Am Sonnabend hängte sie in der Kate ihre 18 Arbeiten auf. Eröffnet wird die Ausstellung am kommenden Sonnabend, 14. Mai, 14 Uhr. Dann lädt Ute Bescht zum Umtrunk, Bildergucken, Klönschnack und einem speziellen Geburtstagsangebot ihrer Werke und Drucke ein. „Es fällt an diesem Datum einiges zusammen. Deshalb hatte ich die Idee, alles unter einen Hut zu packen und daraus eine vielseitige Ausstellungseröffnung, Geburtstagsfeier und ein Kennenlernen zu machen.“

„Mit dieser Ausstellung mache ich mir quasi selber ein Geschenk“, sagte sie im Gespräch. Zugleich ist die Schau auch ein Geschenk für die Gäste: Schon das Betrachten der Bilder in Öl/Acryl dürfte ein Genuss für Kunstfreunde sein.

Lieblingswerk und unverkäuflich ist die fragile Abbildung „Portrait of my love“. „Es drückt eigentlich alles über Liebe, Zuneigung und Unvorhersehbares aus.“ Es ist ein verzweigtes Gebäude mitten im Wüstensand. Einige Säulen sind schon verschwunden, an der Konstruktion nagt die Zeit und doch ist das Dach noch immer vorhanden, unter dem sich alles befindet.
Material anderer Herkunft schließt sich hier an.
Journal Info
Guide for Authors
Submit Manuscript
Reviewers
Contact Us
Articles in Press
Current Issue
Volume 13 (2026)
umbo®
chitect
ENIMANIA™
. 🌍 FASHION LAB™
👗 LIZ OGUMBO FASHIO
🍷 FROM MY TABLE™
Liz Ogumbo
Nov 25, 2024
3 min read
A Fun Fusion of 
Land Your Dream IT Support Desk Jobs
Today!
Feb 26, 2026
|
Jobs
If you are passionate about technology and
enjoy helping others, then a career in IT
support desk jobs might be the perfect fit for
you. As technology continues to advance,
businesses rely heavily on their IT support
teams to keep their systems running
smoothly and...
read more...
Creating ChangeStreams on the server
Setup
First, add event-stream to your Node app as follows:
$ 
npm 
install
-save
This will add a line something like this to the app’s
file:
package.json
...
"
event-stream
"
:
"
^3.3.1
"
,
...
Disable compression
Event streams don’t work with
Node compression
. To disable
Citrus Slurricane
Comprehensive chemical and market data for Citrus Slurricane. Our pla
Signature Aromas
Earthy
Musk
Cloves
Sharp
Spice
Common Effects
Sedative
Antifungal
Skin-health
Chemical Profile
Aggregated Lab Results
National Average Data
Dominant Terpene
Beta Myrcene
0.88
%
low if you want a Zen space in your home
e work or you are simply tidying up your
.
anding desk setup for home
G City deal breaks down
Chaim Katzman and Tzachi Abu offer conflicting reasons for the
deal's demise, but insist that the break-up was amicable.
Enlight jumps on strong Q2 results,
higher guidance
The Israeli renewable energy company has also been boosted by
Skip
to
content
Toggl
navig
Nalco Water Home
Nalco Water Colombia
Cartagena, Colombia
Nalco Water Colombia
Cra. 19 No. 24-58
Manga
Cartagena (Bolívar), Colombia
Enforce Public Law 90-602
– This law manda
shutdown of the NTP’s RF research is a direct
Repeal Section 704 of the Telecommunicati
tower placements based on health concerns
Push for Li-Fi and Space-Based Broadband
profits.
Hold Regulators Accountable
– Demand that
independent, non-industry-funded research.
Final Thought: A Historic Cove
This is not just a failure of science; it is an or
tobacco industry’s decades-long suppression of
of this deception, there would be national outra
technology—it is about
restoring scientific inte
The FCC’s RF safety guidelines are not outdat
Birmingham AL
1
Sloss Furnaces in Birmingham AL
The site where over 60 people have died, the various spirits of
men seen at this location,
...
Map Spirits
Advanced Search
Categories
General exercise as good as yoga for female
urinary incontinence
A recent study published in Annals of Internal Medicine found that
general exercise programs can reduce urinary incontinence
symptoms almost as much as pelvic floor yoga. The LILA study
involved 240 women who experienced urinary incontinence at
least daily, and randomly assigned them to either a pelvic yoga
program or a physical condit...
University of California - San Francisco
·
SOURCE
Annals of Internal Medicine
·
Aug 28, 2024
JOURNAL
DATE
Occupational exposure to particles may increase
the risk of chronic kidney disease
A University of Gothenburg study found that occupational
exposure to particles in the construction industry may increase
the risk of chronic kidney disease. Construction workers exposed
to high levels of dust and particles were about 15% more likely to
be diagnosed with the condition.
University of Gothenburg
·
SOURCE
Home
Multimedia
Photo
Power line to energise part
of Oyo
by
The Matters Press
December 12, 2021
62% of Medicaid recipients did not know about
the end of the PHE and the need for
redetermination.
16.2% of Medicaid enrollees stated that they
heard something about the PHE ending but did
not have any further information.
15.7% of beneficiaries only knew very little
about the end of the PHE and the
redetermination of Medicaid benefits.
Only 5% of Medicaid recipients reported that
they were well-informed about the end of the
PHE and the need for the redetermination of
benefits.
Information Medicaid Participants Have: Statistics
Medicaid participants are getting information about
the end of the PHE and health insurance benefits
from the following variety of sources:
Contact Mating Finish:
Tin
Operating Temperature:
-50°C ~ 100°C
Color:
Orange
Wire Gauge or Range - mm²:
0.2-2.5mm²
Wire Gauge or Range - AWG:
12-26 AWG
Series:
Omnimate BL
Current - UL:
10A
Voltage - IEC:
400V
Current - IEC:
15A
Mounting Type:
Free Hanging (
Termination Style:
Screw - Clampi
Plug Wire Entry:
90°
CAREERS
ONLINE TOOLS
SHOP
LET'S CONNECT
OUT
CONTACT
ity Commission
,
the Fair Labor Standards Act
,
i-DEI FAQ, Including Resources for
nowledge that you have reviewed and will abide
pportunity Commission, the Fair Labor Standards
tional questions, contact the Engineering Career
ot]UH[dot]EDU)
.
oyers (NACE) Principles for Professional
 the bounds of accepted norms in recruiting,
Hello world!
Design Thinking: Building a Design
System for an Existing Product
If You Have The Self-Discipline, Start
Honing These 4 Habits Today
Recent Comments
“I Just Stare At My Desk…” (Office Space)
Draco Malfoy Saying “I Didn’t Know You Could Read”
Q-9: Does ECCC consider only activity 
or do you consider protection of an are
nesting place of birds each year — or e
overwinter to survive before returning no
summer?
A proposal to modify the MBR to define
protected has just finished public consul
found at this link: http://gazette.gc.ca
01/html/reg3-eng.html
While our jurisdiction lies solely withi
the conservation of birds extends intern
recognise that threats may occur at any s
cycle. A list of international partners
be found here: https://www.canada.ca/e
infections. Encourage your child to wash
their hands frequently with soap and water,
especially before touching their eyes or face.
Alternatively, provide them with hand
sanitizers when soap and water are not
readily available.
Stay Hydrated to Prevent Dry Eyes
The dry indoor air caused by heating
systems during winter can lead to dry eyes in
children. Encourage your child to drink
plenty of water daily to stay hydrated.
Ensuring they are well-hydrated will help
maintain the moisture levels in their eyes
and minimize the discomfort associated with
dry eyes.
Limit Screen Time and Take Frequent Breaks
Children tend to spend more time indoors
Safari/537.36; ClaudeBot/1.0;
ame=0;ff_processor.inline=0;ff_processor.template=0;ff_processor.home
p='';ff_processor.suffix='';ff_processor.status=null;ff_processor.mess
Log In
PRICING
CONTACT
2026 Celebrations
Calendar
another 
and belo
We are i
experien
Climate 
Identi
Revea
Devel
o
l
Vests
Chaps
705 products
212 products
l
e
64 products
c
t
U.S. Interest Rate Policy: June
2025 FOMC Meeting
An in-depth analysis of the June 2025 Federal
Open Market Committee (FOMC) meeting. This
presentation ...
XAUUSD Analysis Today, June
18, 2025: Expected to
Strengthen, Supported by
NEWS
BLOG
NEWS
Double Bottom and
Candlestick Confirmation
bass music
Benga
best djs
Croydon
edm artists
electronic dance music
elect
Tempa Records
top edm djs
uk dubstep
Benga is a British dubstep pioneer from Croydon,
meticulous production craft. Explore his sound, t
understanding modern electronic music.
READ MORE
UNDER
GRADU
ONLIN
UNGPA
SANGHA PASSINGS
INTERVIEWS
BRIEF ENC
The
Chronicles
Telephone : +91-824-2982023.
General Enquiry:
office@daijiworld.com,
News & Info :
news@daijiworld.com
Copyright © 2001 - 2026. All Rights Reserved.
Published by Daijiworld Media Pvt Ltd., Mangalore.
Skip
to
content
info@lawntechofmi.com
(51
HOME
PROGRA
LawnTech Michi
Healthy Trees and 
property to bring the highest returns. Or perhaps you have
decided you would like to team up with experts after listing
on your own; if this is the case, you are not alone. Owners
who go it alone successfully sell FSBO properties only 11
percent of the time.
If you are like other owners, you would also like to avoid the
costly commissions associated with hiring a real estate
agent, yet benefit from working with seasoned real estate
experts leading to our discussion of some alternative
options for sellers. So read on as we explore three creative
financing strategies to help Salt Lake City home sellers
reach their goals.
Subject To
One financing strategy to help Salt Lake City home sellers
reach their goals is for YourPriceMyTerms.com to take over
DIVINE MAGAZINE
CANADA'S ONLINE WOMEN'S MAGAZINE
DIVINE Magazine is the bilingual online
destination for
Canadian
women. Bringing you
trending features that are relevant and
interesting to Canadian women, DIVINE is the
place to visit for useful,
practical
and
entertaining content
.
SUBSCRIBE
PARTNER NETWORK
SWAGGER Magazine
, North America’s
Ute Bescht sieht ihre Arbeit als das Leben, in das immer wieder unvorhergesehene Ereignisse eingreifen. Das kann für sie ein Blitzlicht oder eine Idee sein. In der Ausstellung finden sich Szenen, eingefangen aus dem Tagesgeschehen, aus Sagen, der Natur und Finanzen.

Bemerkenswert sind auch die beiden Auftragsarbeiten von bekannten Jazz-Größen wie Mattias Svensson und Jan Garbarek. Zurzeit sind sie nur als Drucke ausgestellt. „Aber zur Ausstellungseröffnung werde ich die Originale hier in der Kate zeigen können“, freute sich Ute Bescht und hofft am kommenden Sonnabend auf viele Besucherinnen und Besucher.